Backers of regional penny sales taxes for transportation held their first big fundraising push outside Metro Atlanta Monday.

Governor Nathan Deal spoke at a $500 a head reception in Savannah aimed at buying TV and radio spots.

Organizers said five coastal-area companies wrote five-figure checks and one wrote a six-figure check.

The Governor thanked the 50 or so people who attended the reception.

He said the proposed tax, called T-SPLOST, is the only option for funding transportation improvements.

"This is the kind of teamwork that it takes to be able to get an initiative of this type passed," Deal said.

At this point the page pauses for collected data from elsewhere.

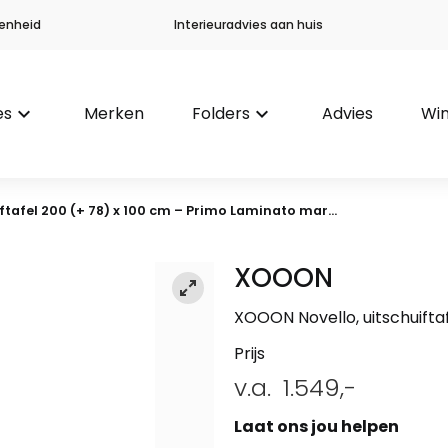
enheid
Interieuradvies aan huis
es
keyboard_arrow_down
Merken
Folders
keyboard_arrow_down
Advies
Win
ftafel 200 (+ 78) x 100 cm – Primo Laminato mar...
XOOON
XOOON Novello, uitschuifta
Prijs
v.a.
1.549,-
Laat ons jou helpen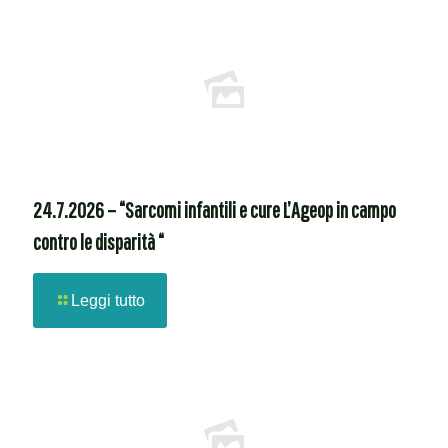
24.7.2026 – “Sarcomi infantili e cure L’Ageop in campo
contro le disparità “
Leggi tutto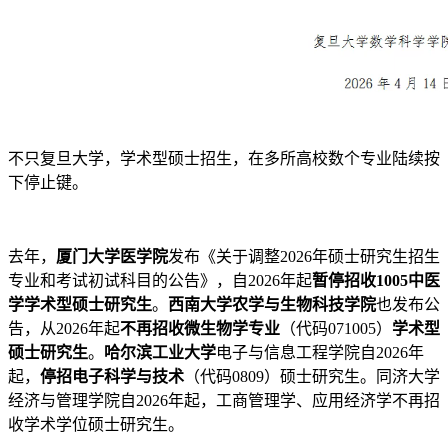
不只复旦大学，学术型硕士招生，在多所高校数个专业陆续按
下停止键。
去年，
厦门大学医学院
发布《关于调整2026年硕士研究生招生
专业和考试初试科目的公告》，自2026年起
暂停招收1005中医
学学术型硕士研究生
。
西南大学农学与生物科技学院
也发布公
告，从2026年起
不再招收微生物学专业
（代码071005）
学术型
硕士研究生
。
哈尔滨工业大学
电子与信息工程学院自2026年
起，
停招电子科学与技术
（代码0809）硕士研究生。同济大学
经济与管理学院自2026年起，工商管理学、应用经济学不再招
收学术学位硕士研究生。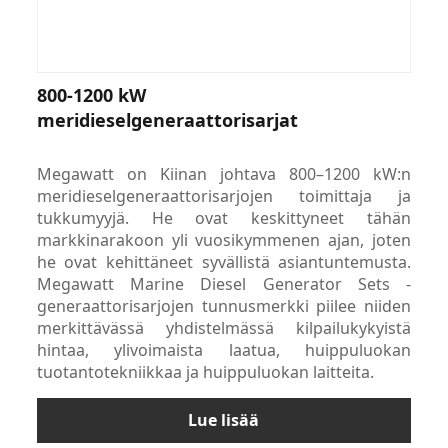
800-1200 kW
meridieselgeneraattorisarjat
Megawatt on Kiinan johtava 800–1200 kW:n
meridieselgeneraattorisarjojen toimittaja ja
tukkumyyjä. He ovat keskittyneet tähän
markkinarakoon yli vuosikymmenen ajan, joten
he ovat kehittäneet syvällistä asiantuntemusta.
Megawatt Marine Diesel Generator Sets -
generaattorisarjojen tunnusmerkki piilee niiden
merkittävässä yhdistelmässä kilpailukykyistä
hintaa, ylivoimaista laatua, huippuluokan
tuotantotekniikkaa ja huippuluokan laitteita.
Lue lisää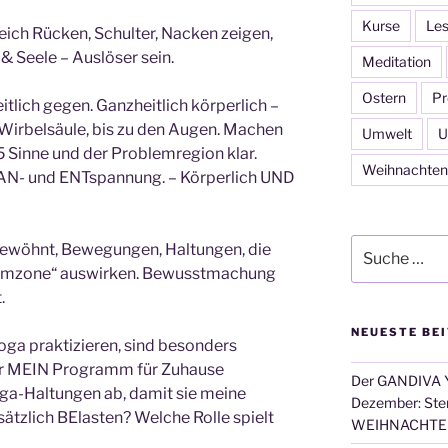
Kurse
Les
ich Rücken, Schulter, Nacken zeigen,
 & Seele – Auslöser sein.
Meditation
Ostern
Pr
tlich gegen. Ganzheitlich körperlich –
 Wirbelsäule, bis zu den Augen. Machen
Umwelt
U
 Sinne und der Problemregion klar.
Weihnachten
 AN- und ENTspannung. – Körperlich UND
Suche
gewöhnt, Bewegungen, Haltungen, die
nach:
blemzone“ auswirken. Bewusstmachung
.
NEUESTE BE
oga praktizieren, sind besonders
mir MEIN Programm für Zuhause
Der GANDIVA Y
a-Haltungen ab, damit sie meine
Dezember: Ster
sätzlich BElasten? Welche Rolle spielt
WEIHNACHTE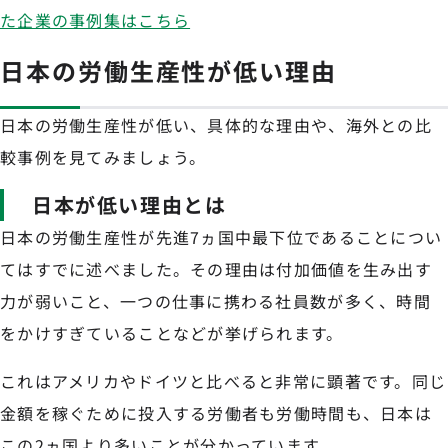
た企業の事例集はこちら
日本の労働生産性が低い理由
日本の労働生産性が低い、具体的な理由や、海外との比
較事例を見てみましょう。
日本が低い理由とは
日本の労働生産性が先進7ヵ国中最下位であることについ
てはすでに述べました。その理由は付加価値を生み出す
力が弱いこと、一つの仕事に携わる社員数が多く、時間
をかけすぎていることなどが挙げられます。
これはアメリカやドイツと比べると非常に顕著です。同じ
金額を稼ぐために投入する労働者も労働時間も、日本は
この2ヵ国より多いことが分かっています。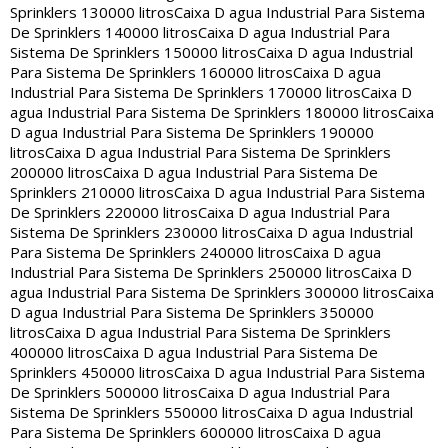
Sprinklers 130000 litros
Caixa D agua Industrial Para Sistema
De Sprinklers 140000 litros
Caixa D agua Industrial Para
Sistema De Sprinklers 150000 litros
Caixa D agua Industrial
Para Sistema De Sprinklers 160000 litros
Caixa D agua
Industrial Para Sistema De Sprinklers 170000 litros
Caixa D
agua Industrial Para Sistema De Sprinklers 180000 litros
Caixa
D agua Industrial Para Sistema De Sprinklers 190000
litros
Caixa D agua Industrial Para Sistema De Sprinklers
200000 litros
Caixa D agua Industrial Para Sistema De
Sprinklers 210000 litros
Caixa D agua Industrial Para Sistema
De Sprinklers 220000 litros
Caixa D agua Industrial Para
Sistema De Sprinklers 230000 litros
Caixa D agua Industrial
Para Sistema De Sprinklers 240000 litros
Caixa D agua
Industrial Para Sistema De Sprinklers 250000 litros
Caixa D
agua Industrial Para Sistema De Sprinklers 300000 litros
Caixa
D agua Industrial Para Sistema De Sprinklers 350000
litros
Caixa D agua Industrial Para Sistema De Sprinklers
400000 litros
Caixa D agua Industrial Para Sistema De
Sprinklers 450000 litros
Caixa D agua Industrial Para Sistema
De Sprinklers 500000 litros
Caixa D agua Industrial Para
Sistema De Sprinklers 550000 litros
Caixa D agua Industrial
Para Sistema De Sprinklers 600000 litros
Caixa D agua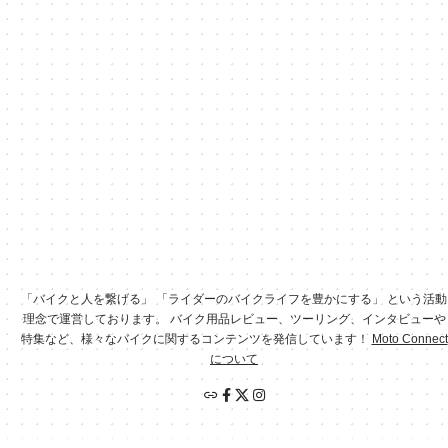
「バイクと人を繋げる」 「ライダーのバイクライフを豊かにする」 という活動
理念で運営しております。 バイク用品レビュー、ツーリング、インタビューや
特集など、様々なバイクに関するコンテンツを発信しています！
Moto Connect
について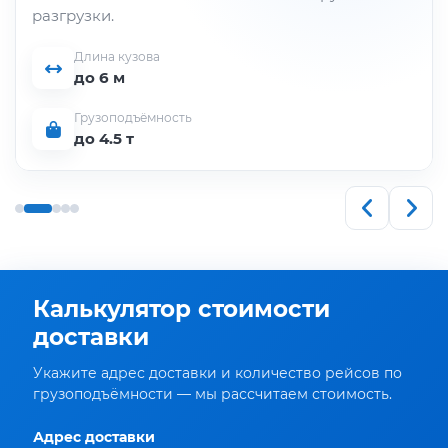
разгрузки.
Длина кузова
до 6 м
Грузоподъёмность
до 4.5 т
Калькулятор стоимости
доставки
Укажите адрес доставки и количество рейсов по
грузоподъёмности — мы рассчитаем стоимость.
Адрес доставки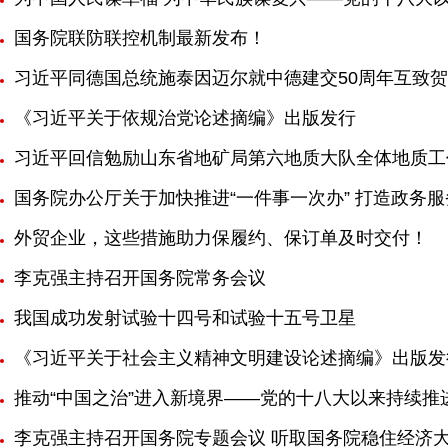
国务院联防联控机制最新发布！
习近平同德国总统施泰因迈尔就中德建交50周年互致
《习近平关于依规治党论述摘编》出版发行
习近平回信勉励山东省地矿局第六地质大队全体地质工
国务院办公厅关于加快推进“一件事一次办” 打造政务
外贸企业，这些措施助力保履约、保订单及时交付！
李克强主持召开国务院常务会议
我国成功发射试验十四号和试验十五号卫星
《习近平关于社会主义精神文明建设论述摘编》出版发
推动“中国之治”进入新境界——党的十八大以来持续推
李克强主持召开国务院专题会议 听取国务院稳住经济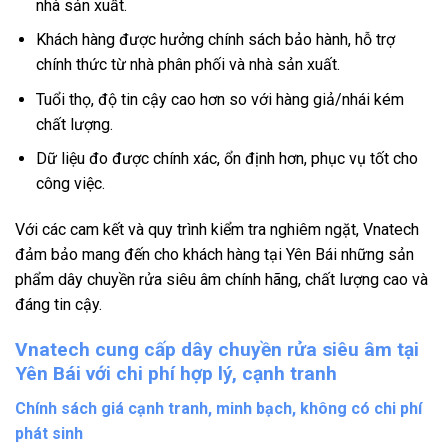
nhà sản xuất.
Khách hàng được hưởng chính sách bảo hành, hỗ trợ
chính thức từ nhà phân phối và nhà sản xuất.
Tuổi thọ, độ tin cậy cao hơn so với hàng giả/nhái kém
chất lượng.
Dữ liệu đo được chính xác, ổn định hơn, phục vụ tốt cho
công việc.
Với các cam kết và quy trình kiểm tra nghiêm ngặt, Vnatech
đảm bảo mang đến cho khách hàng tại Yên Bái những sản
phẩm dây chuyền rửa siêu âm chính hãng, chất lượng cao và
đáng tin cậy.
Vnatech cung cấp dây chuyền rửa siêu âm tại
Yên Bái với chi phí hợp lý, cạnh tranh
Chính sách giá cạnh tranh, minh bạch, không có chi phí
phát sinh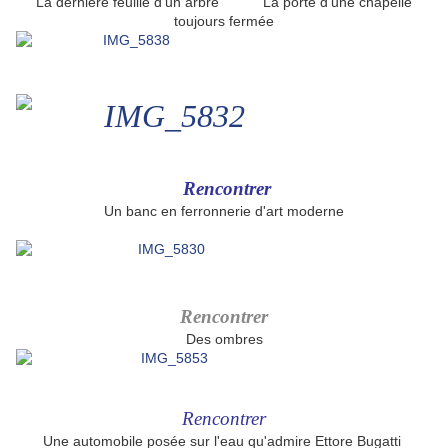
La dernière feuille d'un arbre La porte d'une chapelle
toujours fermée
Rencontrer
Un banc en ferronnerie d'art moderne
Rencontrer
Des ombres
Rencontrer
Une automobile posée sur l'eau qu'admire Ettore Bugatti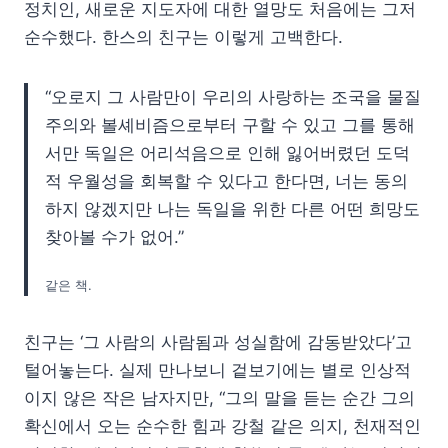
정치인, 새로운 지도자에 대한 열망도 처음에는 그저
순수했다. 한스의 친구는 이렇게 고백한다.
“오로지 그 사람만이 우리의 사랑하는 조국을 물질
주의와 볼셰비즘으로부터 구할 수 있고 그를 통해
서만 독일은 어리석음으로 인해 잃어버렸던 도덕
적 우월성을 회복할 수 있다고 한다면, 너는 동의
하지 않겠지만 나는 독일을 위한 다른 어떤 희망도
찾아볼 수가 없어.”
같은 책.
친구는 ‘그 사람의 사람됨과 성실함에 감동받았다’고
털어놓는다. 실제 만나보니 겉보기에는 별로 인상적
이지 않은 작은 남자지만, “그의 말을 듣는 순간 그의
확신에서 오는 순수한 힘과 강철 같은 의지, 천재적인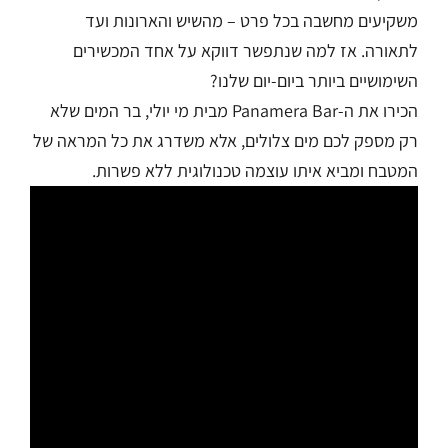
משקיעים מחשבה בכל פרט – מהשיש והארונות ועד
לתאורה. אז למה שנתפשר דווקא על אחד המכשירים
השימושיים ביותר ביום-יום שלנו?
הכירו את ה-Panamera Bar מבית מי יולי, בר המים שלא
רק מספק לכם מים צלולים, אלא משדרג את כל המראה של
המטבח ומביא איתו עוצמה טכנולוגית ללא פשרות.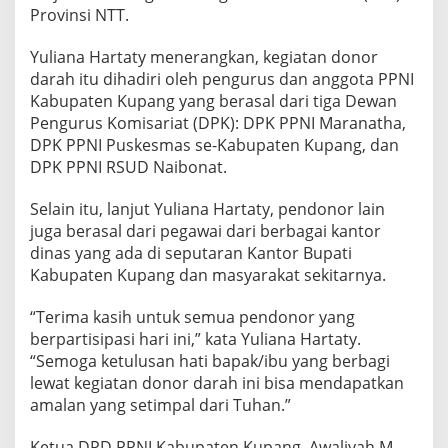
Provinsi NTT.
Yuliana Hartaty menerangkan, kegiatan donor
darah itu dihadiri oleh pengurus dan anggota PPNI
Kabupaten Kupang yang berasal dari tiga Dewan
Pengurus Komisariat (DPK): DPK PPNI Maranatha,
DPK PPNI Puskesmas se-Kabupaten Kupang, dan
DPK PPNI RSUD Naibonat.
Selain itu, lanjut Yuliana Hartaty, pendonor lain
juga berasal dari pegawai dari berbagai kantor
dinas yang ada di seputaran Kantor Bupati
Kabupaten Kupang dan masyarakat sekitarnya.
“Terima kasih untuk semua pendonor yang
berpartisipasi hari ini,” kata Yuliana Hartaty.
“Semoga ketulusan hati bapak/ibu yang berbagi
lewat kegiatan donor darah ini bisa mendapatkan
amalan yang setimpal dari Tuhan.”
Ketua DPD PPNI Kabupaten Kupang, Awaliyah M.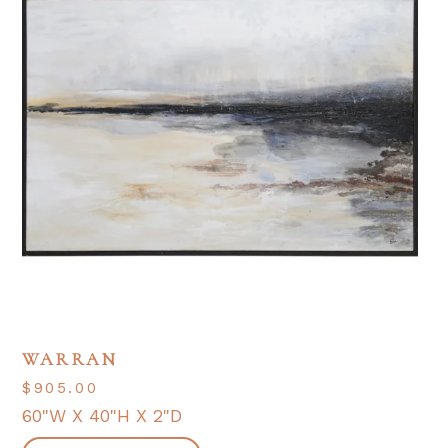
WARRAN
$
905.00
60"W X 40"H X 2"D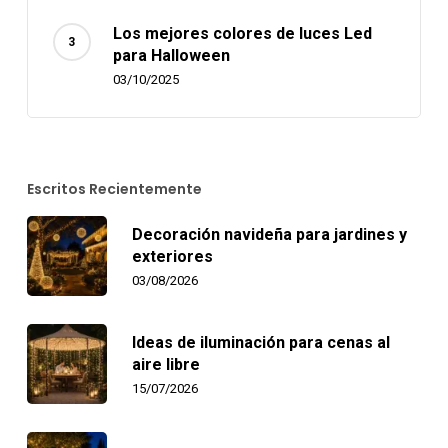
Los mejores colores de luces Led
para Halloween
03/10/2025
Escritos Recientemente
Decoración navideña para jardines y
exteriores
03/08/2026
Ideas de iluminación para cenas al
aire libre
15/07/2026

Opponents won't be able to match the million-dollar-plus campaign supporters are planning.

But the Tea Party's Jeannie Seaver says, they will hold rallies since they believe Savannah is overtaxed.

"We just renewed E-SPLOST," Seaver says. "SPLOST is coming up. I am so tired of it."

Voters will decide the taxes in 12 regions in July.

The Metro Atlanta and statewide campaigns are being run separately.

The Georgia Transportation Alliance's Heath Garrett says, his group is planning separate campaigns to support the taxes in the 11 regions outside Metro Atlanta.

"The size of the regions are like a Congressional race," Garrett says. "There are probably several hundred thousand people who live in the coastal region who will vote on this on the same day. And so to communicate with them it costs a fair amount of money. I think we're going to be in the hundreds of thousands of dollars in each region."

Another group, the Metro Atlanta Voter Education Network, is running the more expensive campaign in Atlanta.

But both efforts draw major support from business and local chambers of commerce.